_Dataset items_.
··········

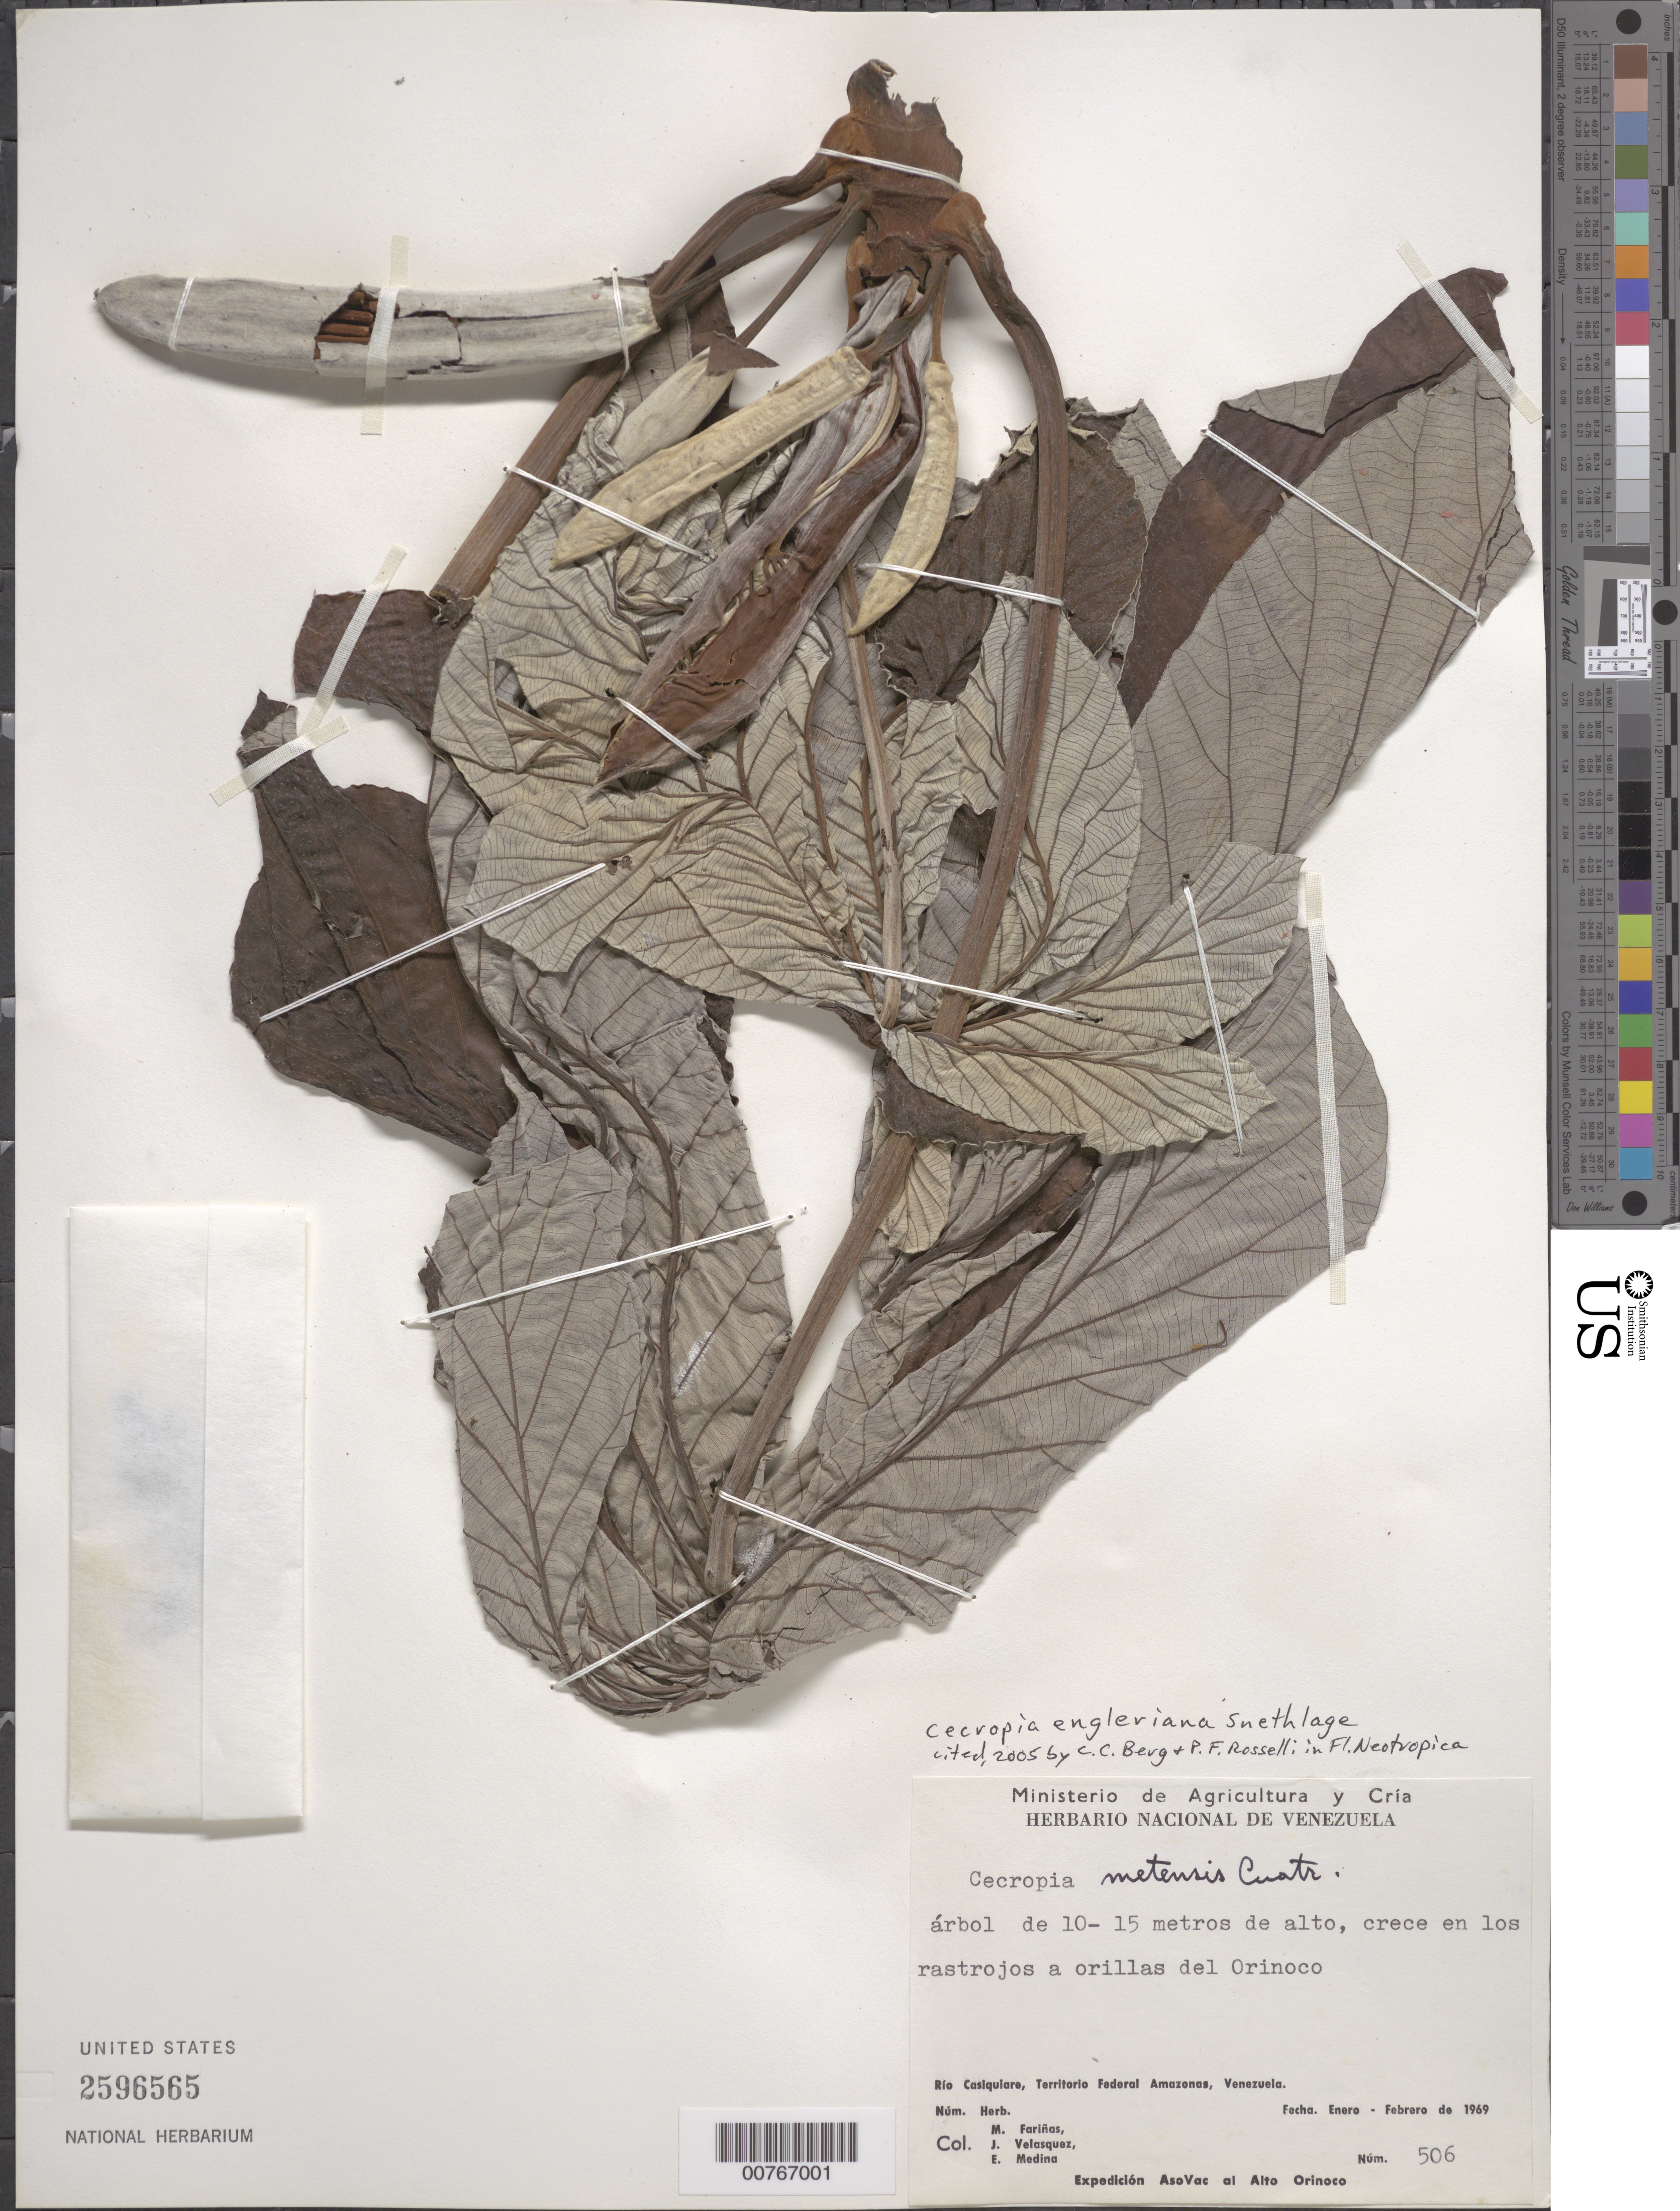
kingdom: Plantae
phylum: Tracheophyta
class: Magnoliopsida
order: Rosales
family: Urticaceae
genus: Cecropia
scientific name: Cecropia metensis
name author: Cuatrec.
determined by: Cuatrecasas, J.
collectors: M. Fariñas, J. Velasquez & E. Medina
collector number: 506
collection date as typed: Jan-69 to Feb-69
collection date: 1969-01/1969-02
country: Venezuela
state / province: Amazonas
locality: Río Casiquiare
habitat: Crece en los rastrojos a orillas del Orinoco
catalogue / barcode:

··········

_WHAT IS NEEDED_.
Which lines above contain the word "date"? Copy each of them in full.

_OUTPUT FOR THIS TASK_.
collection date as typed: Jan-69 to Feb-69
collection date: 1969-01/1969-02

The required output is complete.